Immunofluorescence labelling enables the visualization of cell biocompatibility parameters such as cell attachment and cell spreading, but also cytoskeleton organization and focal adhesion formation. The actin cytoskeleton is a highly dynamic network composed of actin polymers and a panoply of associated proteins that mediate intra- and extra-cellular movement and structural support. This dynamic structure rapidly changes shape and organization in response to stimuli.

Indeed, the migration process encompasses a cascade of intracellular signalling events that coordinate actin polarization, protrusion, cellular and membrane polarization and adhesion mechanisms (Chung et al., 2001).
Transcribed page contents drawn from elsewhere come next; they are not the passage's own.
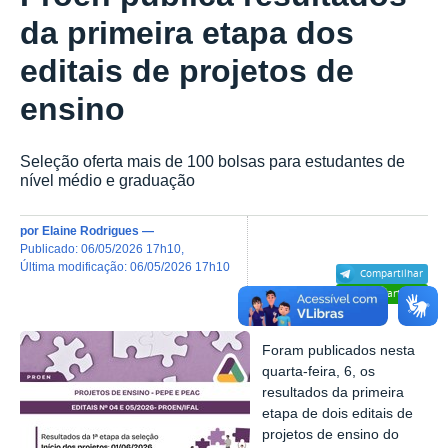
da primeira etapa dos
editais de projetos de
ensino
Seleção oferta mais de 100 bolsas para estudantes de
nível médio e graduação
por
Elaine Rodrigues
—
publicado
:
06/05/2026 17h10
,
última modificação
:
06/05/2026 17h10
Compartilhar
Compartilhar
Foram publicados nesta
quarta-feira, 6, os
resultados da primeira
etapa de dois editais de
projetos de ensino do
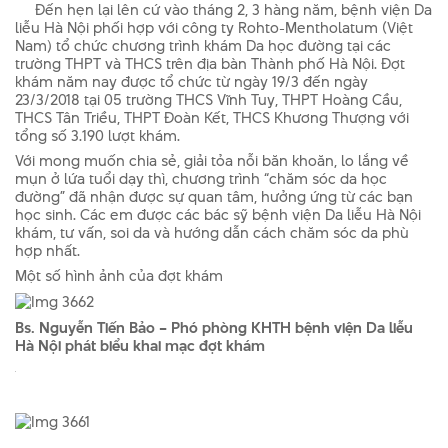
Đến hẹn lại lên cứ vào tháng 2, 3 hàng năm, bệnh viện Da
liễu Hà Nội phối hợp với công ty Rohto-Mentholatum (Việt
Nam) tổ chức chương trình khám Da học đường tại các
trường THPT và THCS trên địa bàn Thành phố Hà Nội. Đợt
khám năm nay được tổ chức từ ngày 19/3 đến ngày
23/3/2018 tại 05 trường THCS Vĩnh Tuy, THPT Hoàng Cầu,
THCS Tân Triều, THPT Đoàn Kết, THCS Khương Thượng với
tổng số 3.190 lượt khám.
Với mong muốn chia sẻ, giải tỏa nỗi băn khoăn, lo lắng về
mụn ở lứa tuổi dạy thì, chương trình “chăm sóc da học
đường” đã nhận được sự quan tâm, hưởng ứng từ các bạn
học sinh. Các em được các bác sỹ bệnh viện Da liễu Hà Nội
khám, tư vấn, soi da và hướng dẫn cách chăm sóc da phù
hợp nhất.
Một số hình ảnh của đợt khám
Bs. Nguyễn Tiến Bảo – Phó phòng KHTH bệnh viện Da liễu
Hà Nội phát biểu khai mạc đợt khám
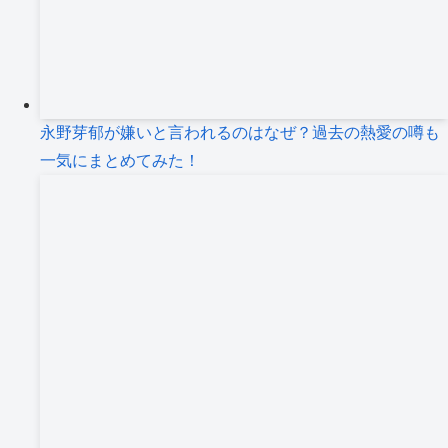
永野芽郁が嫌いと言われるのはなぜ？過去の熱愛の噂も
一気にまとめてみた！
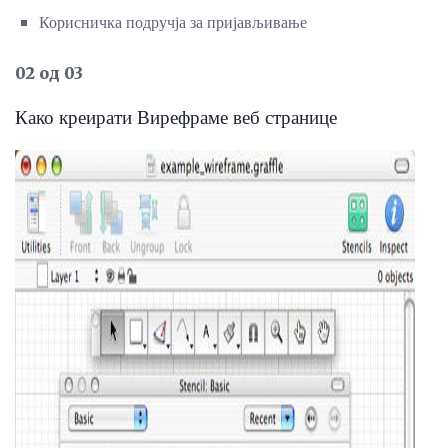
Корисничка подручја за пријављивање
02 од 03
Како креирати Вирефраме веб странице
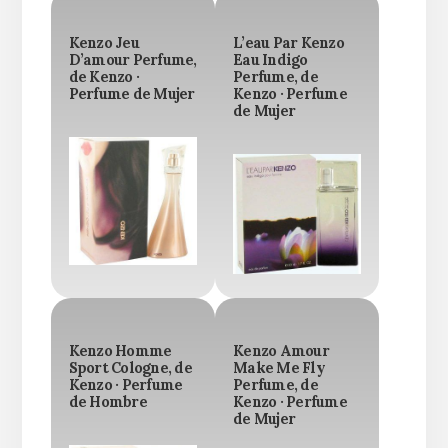
Kenzo Jeu
L’eau Par Kenzo
D’amour Perfume,
Eau Indigo
de Kenzo ·
Perfume, de
Perfume de Mujer
Kenzo · Perfume
de Mujer
Kenzo Homme
Kenzo Amour
Sport Cologne, de
Make Me Fly
Kenzo · Perfume
Perfume, de
de Hombre
Kenzo · Perfume
de Mujer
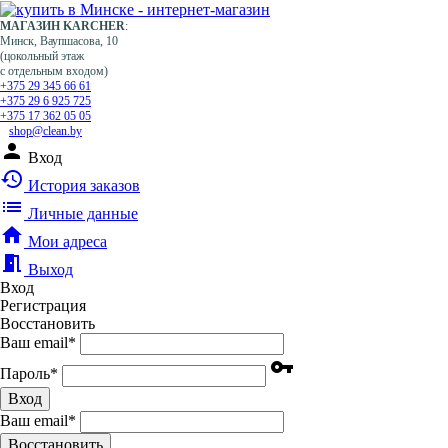
МАГАЗИН KARCHER
:
Минск, Ваупшасова, 10
(цокольный этаж
с отдельным входом)
+375 29 345 66 61
+375 29 6 925 725
+375 17 362 05 05
shop@clean.by
person
Вход
history
История заказов
list
Личные данные
home
Мои адреса
meeting_room
Выход
Вход
Регистрация
Восстановить
Ваш email
*
vpn_key
Пароль
*
Вход
Ваш email
*
Воcстановить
In Fig. 4 are depicted images of immunofluorescence labelling for control and electrically stimulated samples. In both cases the samples were placed on the device for 120 min before being labelled. However, stimulated samples were electrically stimulated for the above-mentioned time frame, whilst control samples without any stimulation were taken as controls. In Fig. 4b it is noticeable that, overall, cells spread and elongate in the same direction. One can see that the actin filaments from each cell elongate in a common direction, which is perpendicular to the electric field vector present in the area. In contrast, the orientation of the cytoskeleton (actin filaments) and the distribution of the focal contacts (vinculin) in Fig. 4a do not seem to follow any directional cue, as cells appear to spread arbitrarily in all directions: some have actin filaments in the x direction, with others in the y direction. There is no external cue guiding in a specific direction, and hence cells orient and migrate randomly.